Title: Vitellogenesis Author
Submitted to: Encyclopedia of Entomology
Publication Type: Book / Chapter
Publication Acceptance Date: March 12, 2008
Publication Date: June 1, 2008
Citation: Shirk, P.D. 2008. Vitellogenesis. In: Capinera, John L., editor. Encyclopedia of Entomology. 2nd edition. Dordrecht, The Netherlands: Springer. p. 93-97. Interpretive Summary: The control of insect pests that destroy crops and stored commodities is in jeopardy. Most current insecticides will be lost due to acquired resistance or environmental hazard. This has left the agriculture with fewer options for pest control. Scientists at the USDA ARS, Center from Medical, Agricultural and Veterinary Entomology examine the development of germ cells in the ovaries of the Indianmeal moth, Plodia interpunctella, a major stored product pest as well as other insects. The contributed book chapter presents a lay-person review of the production of protein yolk or vitellogenesis in insects as a means of educating the populace on how insects make eggs. The chapter will provide a reference for lay-persons to understand current research efforts by ARS scientists.
Technical Abstract: The process of vitellogenesis in insects is briefly reviewed for the lay reader. Vitellogenesis is the process of production and accumulation of yolk in a developing oocyte. The major proteins that accumulate in the oocyte of most insects are produced as vitellogenins.
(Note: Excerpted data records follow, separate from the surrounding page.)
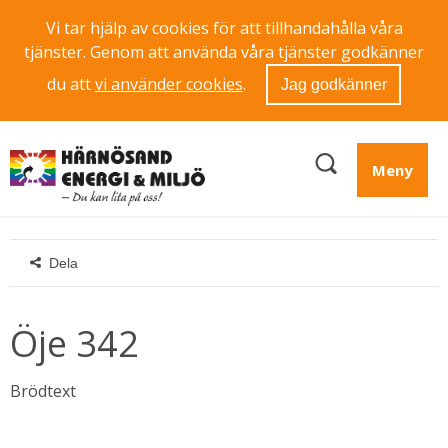
Vi tar hjälp av cookies för att tillhandahålla våra
tjänster. Genom att använda våra tjänster godkänner
du att
vi använder cookies
.
Jag godkänner
Meny
Dela
Öje 342
Brödtext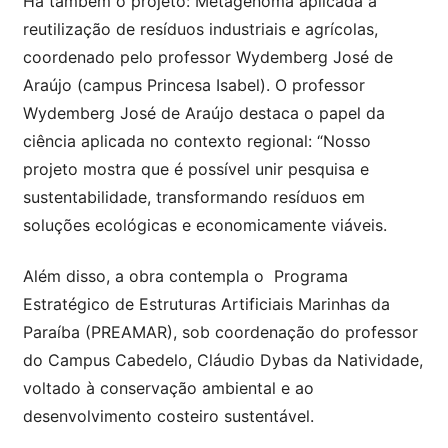
Há também o projeto: Metagenoma aplicada à
reutilização de resíduos industriais e agrícolas,
coordenado pelo professor Wydemberg José de
Araújo (campus Princesa Isabel). O professor
Wydemberg José de Araújo destaca o papel da
ciência aplicada no contexto regional: “Nosso
projeto mostra que é possível unir pesquisa e
sustentabilidade, transformando resíduos em
soluções ecológicas e economicamente viáveis.
Além disso, a obra contempla o Programa
Estratégico de Estruturas Artificiais Marinhas da
Paraíba (PREAMAR), sob coordenação do professor
do Campus Cabedelo, Cláudio Dybas da Natividade,
voltado à conservação ambiental e ao
desenvolvimento costeiro sustentável.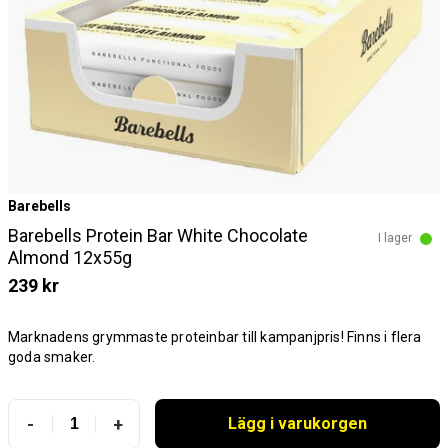
Barebells
Barebells Protein Bar White Chocolate
I lager
Almond 12x55g
239 kr
Marknadens grymmaste proteinbar till kampanjpris! Finns i flera
goda smaker.
-
+
Lägg i varukorgen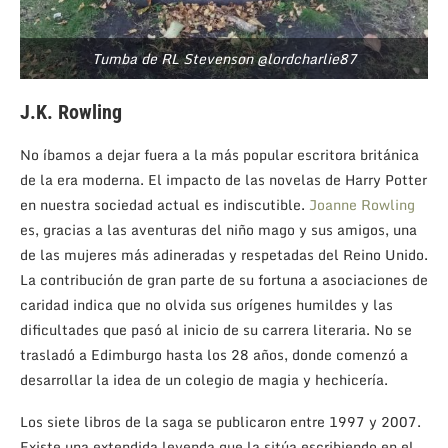
Tumba de RL Stevenson @lordcharlie87
J.K. Rowling
No íbamos a dejar fuera a la más popular escritora británica
de la era moderna. El impacto de las novelas de Harry Potter
en nuestra sociedad actual es indiscutible.
Joanne Rowling
es, gracias a las aventuras del niño mago y sus amigos, una
de las mujeres más adineradas y respetadas del Reino Unido.
La contribución de gran parte de su fortuna a asociaciones de
caridad indica que no olvida sus orígenes humildes y las
dificultades que pasó al inicio de su carrera literaria. No se
trasladó a Edimburgo hasta los 28 años, donde comenzó a
desarrollar la idea de un colegio de magia y hechicería.
Los siete libros de la saga se publicaron entre 1997 y 2007.
Existe una extendida leyenda que la sitúa escribiendo en el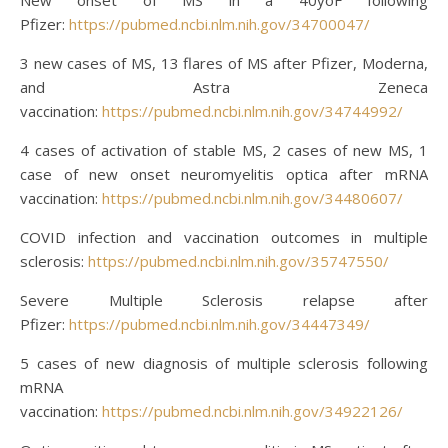
New onset of MS in a 40yoF following
Pfizer:
https://pubmed.ncbi.nlm.nih.gov/34700047/
3 new cases of MS, 13 flares of MS after Pfizer, Moderna,
and Astra Zeneca
vaccination:
https://pubmed.ncbi.nlm.nih.gov/34744992/
4 cases of activation of stable MS, 2 cases of new MS, 1
case of new onset neuromyelitis optica after mRNA
vaccination:
https://pubmed.ncbi.nlm.nih.gov/34480607/
COVID infection and vaccination outcomes in multiple
sclerosis:
https://pubmed.ncbi.nlm.nih.gov/35747550/
Severe Multiple Sclerosis relapse after
Pfizer:
https://pubmed.ncbi.nlm.nih.gov/34447349/
5 cases of new diagnosis of multiple sclerosis following
mRNA
vaccination:
https://pubmed.ncbi.nlm.nih.gov/34922126/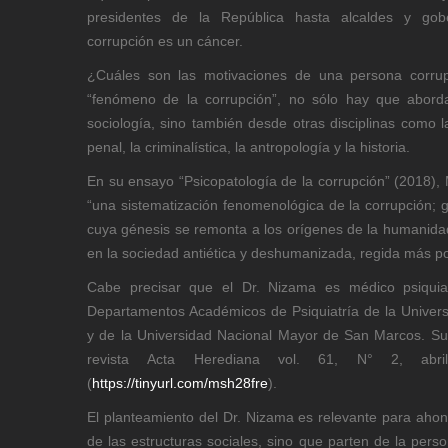
presidentes de la República hasta alcaldes y go
corrupción es un cáncer.
¿Cuáles son las motivaciones de una persona corrup
“fenómeno de la corrupción”, no sólo hay que aborda
sociología, sino también desde otras disciplinas como la
penal, la criminalística, la antropología y la historia.
En su ensayo “Psicopatología de la corrupción” (2018), 
“una sistematización fenomenológica de la corrupción; g
cuya génesis se remonta a los orígenes de la humanid
en la sociedad antiética y deshumanizada, regida más por
Cabe precisar que el Dr. Nizama es médico psiquiat
Departamentos Académicos de Psiquiatría de la Univer
y de la Universidad Nacional Mayor de San Marcos. Su
revista Acta Herediana vol. 61, N° 2, abr
(
https://tinyurl.com/msh28fre
).
El planteamiento del Dr. Nizama es relevante para aho
de las estructuras sociales, sino que parten de la pers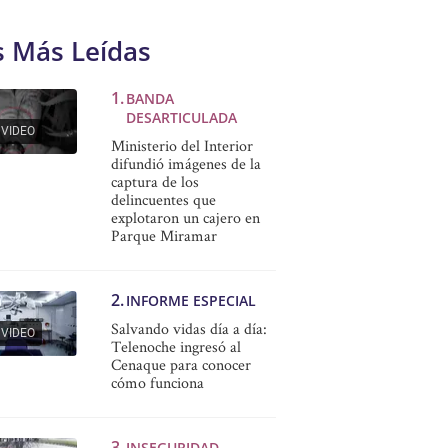
s Más Leídas
BANDA
DESARTICULADA
VIDEO
Ministerio del Interior
difundió imágenes de la
captura de los
delincuentes que
explotaron un cajero en
Parque Miramar
INFORME ESPECIAL
Salvando vidas día a día:
VIDEO
Telenoche ingresó al
Cenaque para conocer
cómo funciona
INSEGURIDAD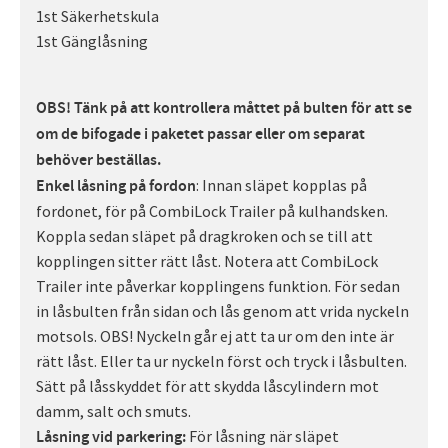
1st Säkerhetskula
1st Gänglåsning
OBS! Tänk på att kontrollera måttet på bulten för att se
om de bifogade i paketet passar eller om separat
behöver beställas.
: Innan släpet kopplas på
Enkel låsning på fordon
fordonet, för på CombiLock Trailer på kulhandsken.
Koppla sedan släpet på dragkroken och se till att
kopplingen sitter rätt låst. Notera att CombiLock
Trailer inte påverkar kopplingens funktion. För sedan
in låsbulten från sidan och lås genom att vrida nyckeln
motsols. OBS! Nyckeln går ej att ta ur om den inte är
rätt låst. Eller ta ur nyckeln först och tryck i låsbulten.
Sätt på låsskyddet för att skydda låscylindern mot
damm, salt och smuts.
För låsning när släpet
Låsning vid parkering: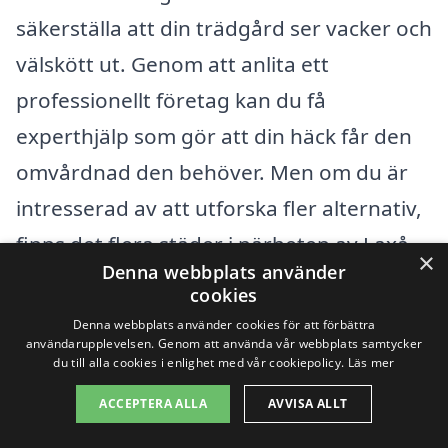
säkerställa att din trädgård ser vacker och
välskött ut. Genom att anlita ett
professionellt företag kan du få
experthjälp som gör att din häck får den
omvårdnad den behöver. Men om du är
intresserad av att utforska fler alternativ,
finns det flera städer i närheten av Laxå
×
Denna webbplats använder
där du kan hitta kompetent personal för
cookies
häckklippning.
Denna webbplats använder cookies för att förbättra
användarupplevelsen. Genom att använda vår webbplats samtycker
du till alla cookies i enlighet med vår cookiepolicy.
Läs mer
Några av de närliggande städerna
ACCEPTERA ALLA
AVVISA ALLT
inkluderar: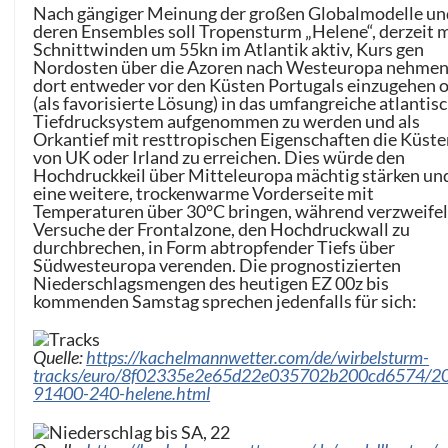
Nach gängiger Meinung der großen Globalmodelle un
deren Ensembles soll Tropensturm „Helene“, derzeit 
Schnittwinden um 55kn im Atlantik aktiv, Kurs gen
Nordosten über die Azoren nach Westeuropa nehmen
dort entweder vor den Küsten Portugals einzugehen 
(als favorisierte Lösung) in das umfangreiche atlantis
Tiefdrucksystem aufgenommen zu werden und als
Orkantief mit resttropischen Eigenschaften die Küst
von UK oder Irland zu erreichen. Dies würde den
Hochdruckkeil über Mitteleuropa mächtig stärken un
eine weitere, trockenwarme Vorderseite mit
Temperaturen über 30°C bringen, während verzweifel
Versuche der Frontalzone, den Hochdruckwall zu
durchbrechen, in Form abtropfender Tiefs über
Südwesteuropa verenden. Die prognostizierten
Niederschlagsmengen des heutigen EZ 00z bis
kommenden Samstag sprechen jedenfalls für sich:
Quelle:
https://kachelmannwetter.com/de/wirbelsturm-
tracks/euro/8f02335e2e65d22e035702b200cd6574/2
91400-240-helene.html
Vitellogenins are found in other animals that deposit eggs and the proteins all belong to a superfamily of lipoproteins that share a common evolutionary origin. However, the higher dipterans utilize smaller yolk proteins to package in the eggs. Typically, the vitellogenins or yolk proteins are produced in the fat body, secreted into the hemolymph, transported to the ovary where they are taken up by receptor-mediated transport into the oocyte and deposited as vitellin in yolk spheres. The genetic and endocrine regulation of the genes for the vitellogenins and vitellogenin receptors is described by four different models that relate the regulation to feeding activities of the adults.